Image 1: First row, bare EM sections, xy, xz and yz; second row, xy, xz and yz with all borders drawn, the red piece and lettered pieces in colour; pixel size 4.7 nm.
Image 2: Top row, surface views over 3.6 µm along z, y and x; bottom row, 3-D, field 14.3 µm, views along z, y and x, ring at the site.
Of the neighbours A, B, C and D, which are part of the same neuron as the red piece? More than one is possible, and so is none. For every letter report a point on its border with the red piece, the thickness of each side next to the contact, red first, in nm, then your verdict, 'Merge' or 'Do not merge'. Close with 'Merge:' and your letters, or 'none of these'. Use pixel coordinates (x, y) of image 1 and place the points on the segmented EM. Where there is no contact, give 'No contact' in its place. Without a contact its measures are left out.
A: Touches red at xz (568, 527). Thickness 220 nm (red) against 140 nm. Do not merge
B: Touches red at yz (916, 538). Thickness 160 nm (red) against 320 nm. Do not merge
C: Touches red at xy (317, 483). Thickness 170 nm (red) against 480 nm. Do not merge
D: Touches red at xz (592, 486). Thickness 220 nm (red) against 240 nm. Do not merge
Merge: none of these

++++++++

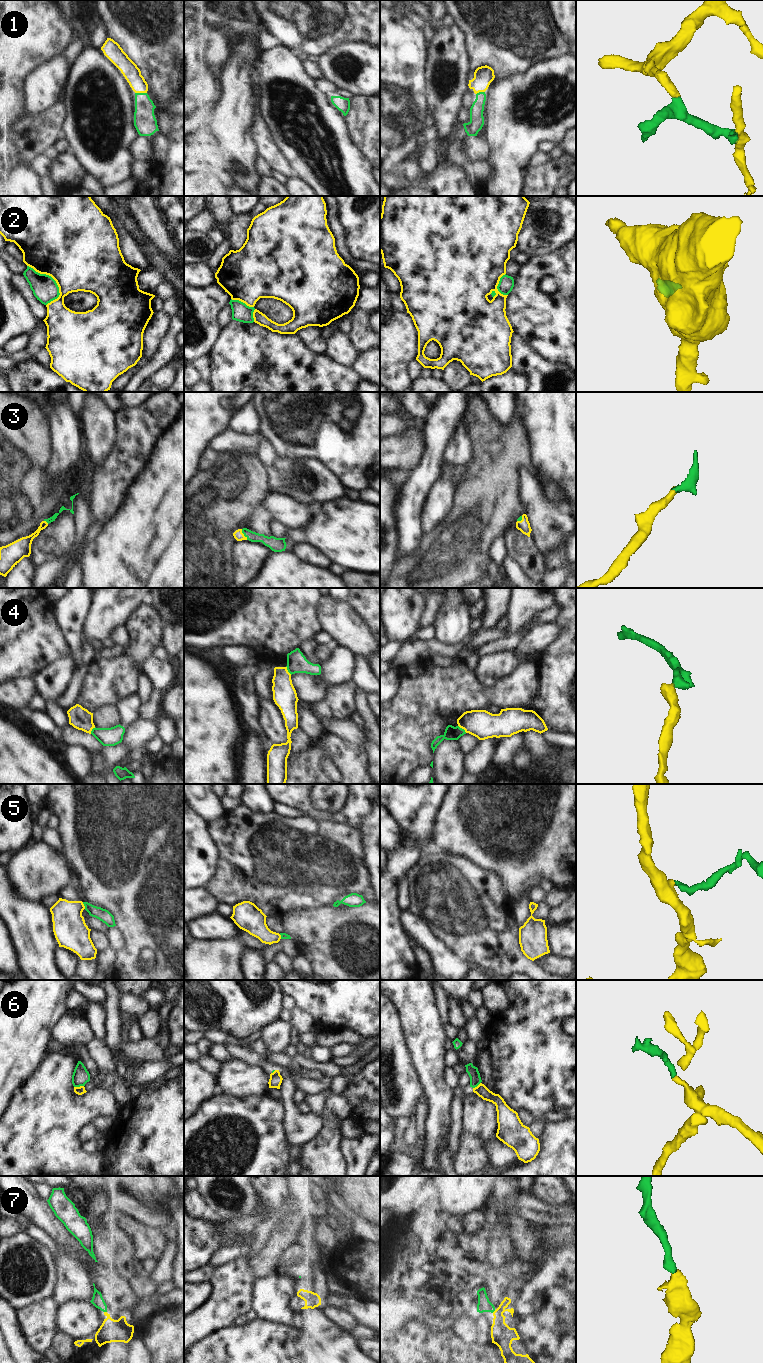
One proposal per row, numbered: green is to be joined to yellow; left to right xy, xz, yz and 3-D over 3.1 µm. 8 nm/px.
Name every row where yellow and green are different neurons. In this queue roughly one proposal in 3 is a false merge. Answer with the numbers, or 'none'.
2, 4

++++++++

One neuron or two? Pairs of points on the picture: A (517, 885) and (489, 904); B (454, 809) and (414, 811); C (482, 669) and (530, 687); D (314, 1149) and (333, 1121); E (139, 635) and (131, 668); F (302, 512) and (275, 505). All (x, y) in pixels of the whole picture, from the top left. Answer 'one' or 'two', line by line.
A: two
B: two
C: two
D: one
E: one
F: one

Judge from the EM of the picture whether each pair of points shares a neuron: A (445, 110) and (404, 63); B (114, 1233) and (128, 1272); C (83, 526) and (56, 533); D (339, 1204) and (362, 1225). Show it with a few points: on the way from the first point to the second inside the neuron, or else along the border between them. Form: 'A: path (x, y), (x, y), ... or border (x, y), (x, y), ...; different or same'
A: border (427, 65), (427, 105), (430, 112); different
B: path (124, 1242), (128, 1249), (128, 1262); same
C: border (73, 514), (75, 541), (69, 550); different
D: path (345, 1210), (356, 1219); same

++++++++

- WORK TO COMPLETE -
Could you report every line of the material that contains the string "over"?

- YOUR SOLUTION -
Image 2: Top row, surface views over 3.6 µm along z, y and x; bottom row, 3-D, field 14.3 µm, views along z, y and x, ring at the site.
One proposal per row, numbered: green is to be joined to yellow; left to right xy, xz, yz and 3-D over 3.1 µm. 8 nm/px.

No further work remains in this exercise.